THE DATA >>
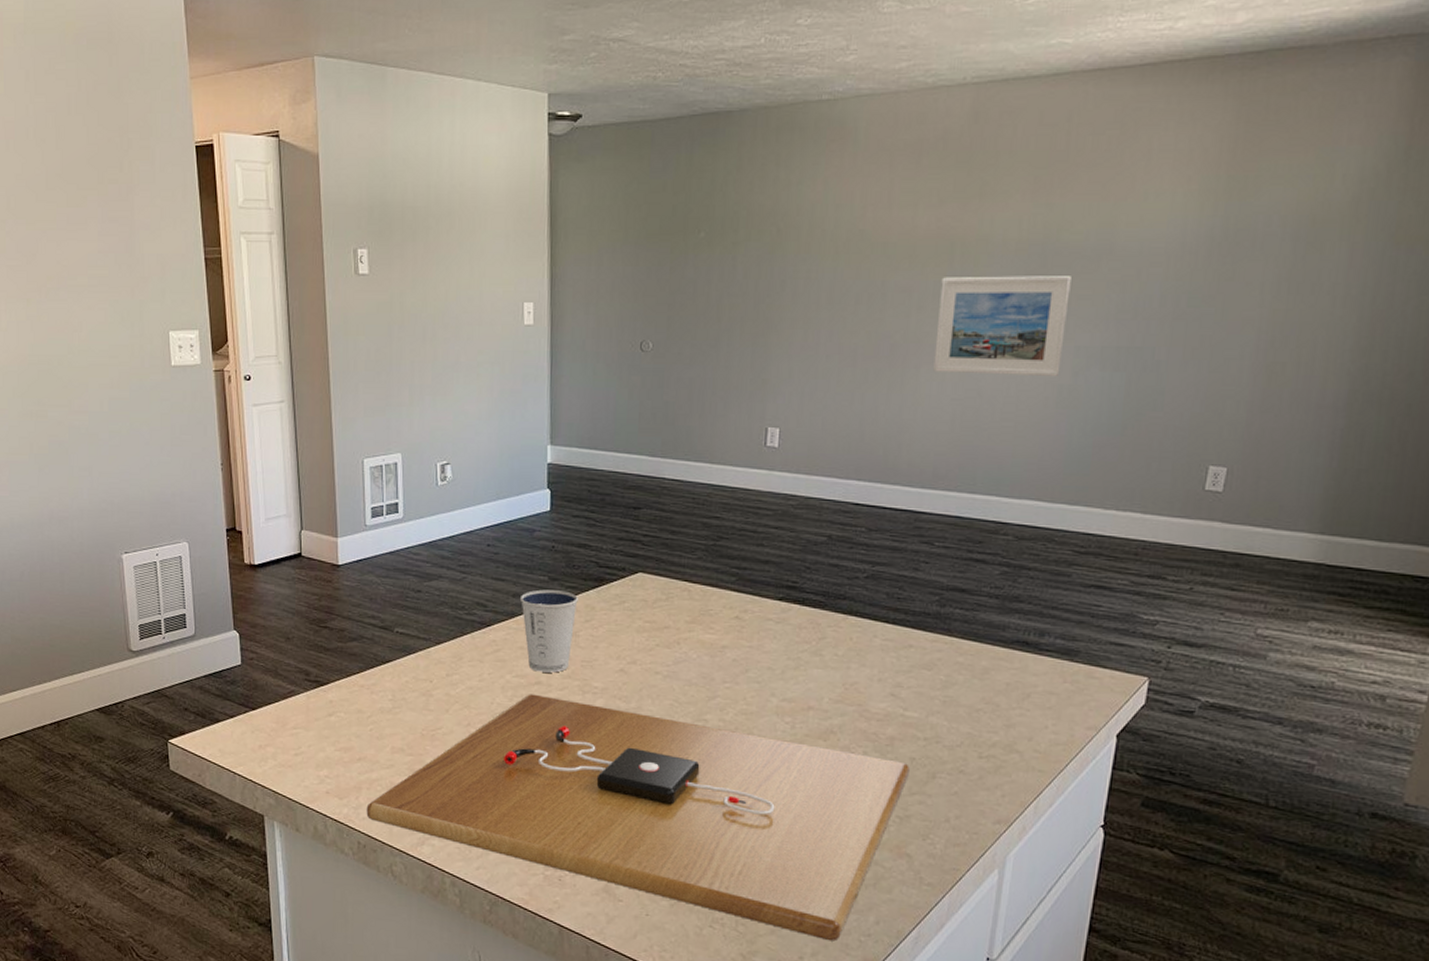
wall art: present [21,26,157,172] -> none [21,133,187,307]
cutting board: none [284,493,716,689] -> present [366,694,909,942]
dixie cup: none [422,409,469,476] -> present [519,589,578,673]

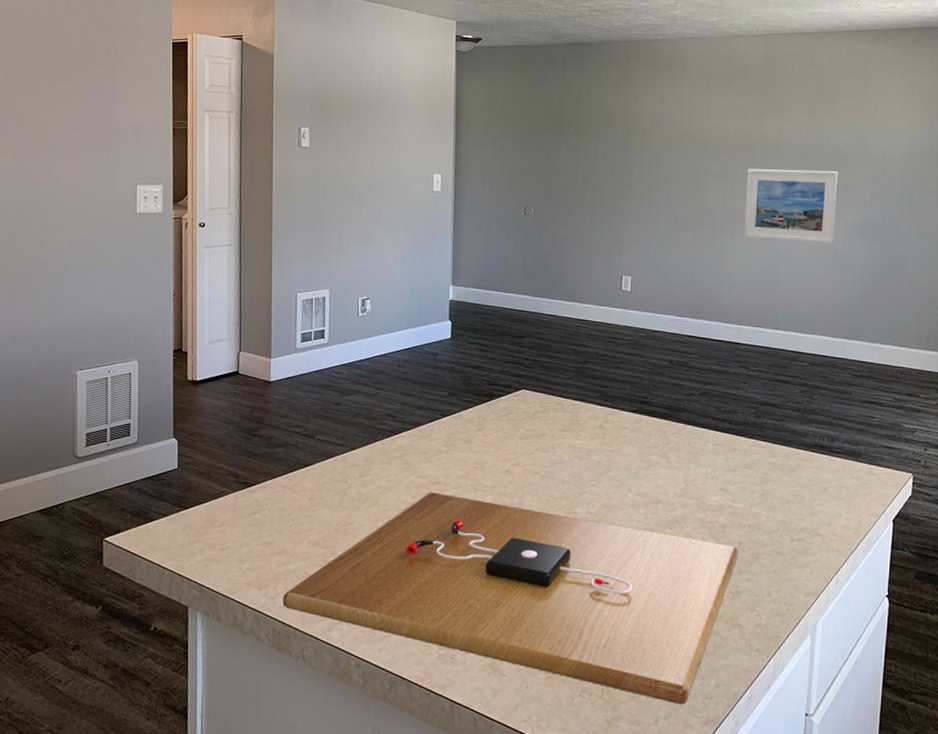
dixie cup: present [519,589,578,673] -> none [423,403,472,474]

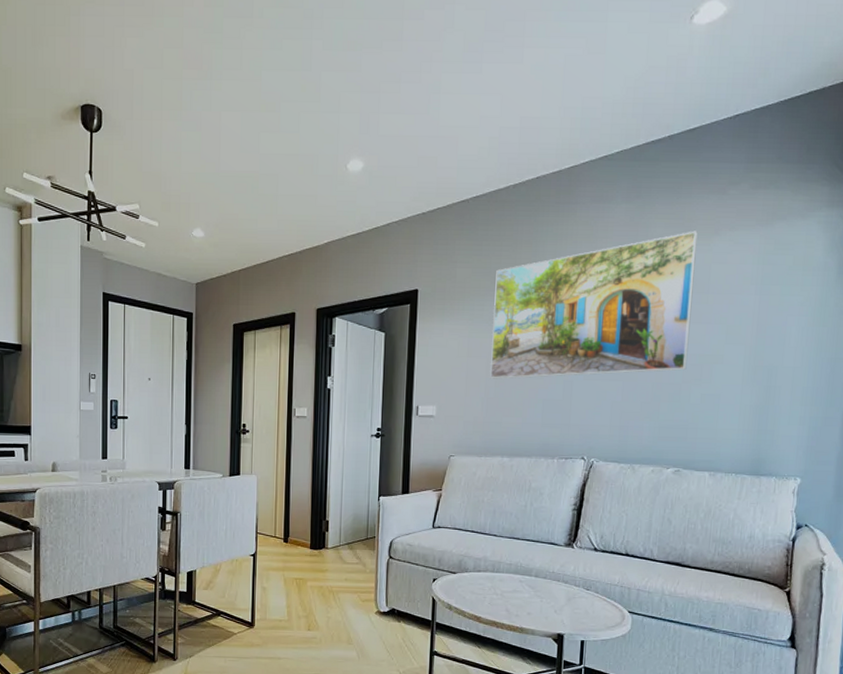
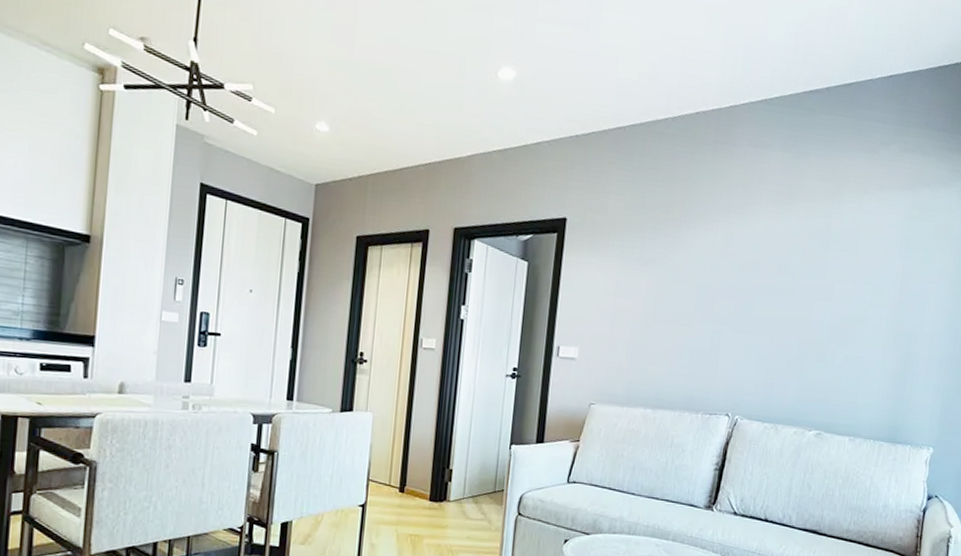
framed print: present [490,230,698,379] -> none [637,187,849,330]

WORK TO BE COMPLETED >>
Each line of the records with the word "dixie" in it is to be copied.

OUTPUT FOR THIS EXERCISE >>
dixie cup: none [422,409,469,476] -> present [519,589,578,673]
dixie cup: present [519,589,578,673] -> none [423,403,472,474]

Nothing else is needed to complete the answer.